Concussions: The “Injury of 2018”

Concussions remain a dominant subject in the sport medicine literature and media at large — Photo: PET Scan Brain, Wikimedia

As 2018 winds down, the Clinical Journal of Sport Medicine, like so many of its sister media, finds itself in a reflective mood.

Time magazine, for instance, has just named its “Person of the Year”: a group of journalists the magazine notes has been ‘targeted’ for the work they do pursuing the truth.  Time calls them The Guardians. It is an interesting selection:  a media outlet honoring other professionals in its own line of work.

I thought it time that CJSM do its own version of “Person of the Year,” but with a sport medicine twist — Injury of the Year.

I’m naming “Concussion” the Injury of the Year.  In 2019, I’ll have my ‘act together’ and put out a Twitter poll in late November for reader contributions; but in 2018, I’ll have to play judge and jury, given that it’s nearly mid-December. Thanks for indulging me!

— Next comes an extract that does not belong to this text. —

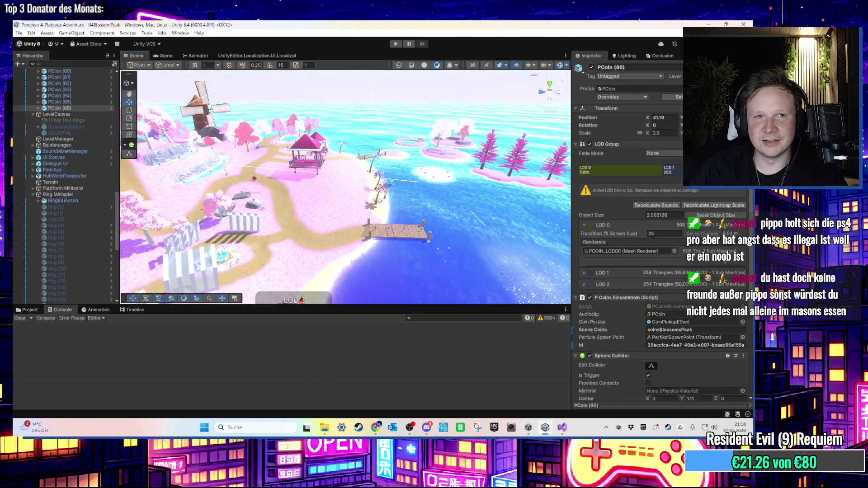
{"action": "scroll", "coordinate": [340, 176], "scroll_direction": "up", "scroll_amount": 5}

Like LeBron James of the NBA, who could probably be named MVP in any year he has played in the league, concussion is a sports injury which could probably earn this distinction in any year over the last decade or more.

In truth, 2018 was a red banner year for the injury, so to speak.  As an example, nearly our entire March 2018 issue was devoted to original research on various aspects of the subject, including a systematic review on the long-term consequences of traumatic brain injury in professional football players.  Continuing this line of reasoning, I would draw your attention to another noteworthy systematic review just published in our last issue of 2018 (November).   This one looks at the utility of blood biomarkers in the assessment of sports-related concussions (spoiler alert:  we have a long way to go in developing these for ‘prime time’).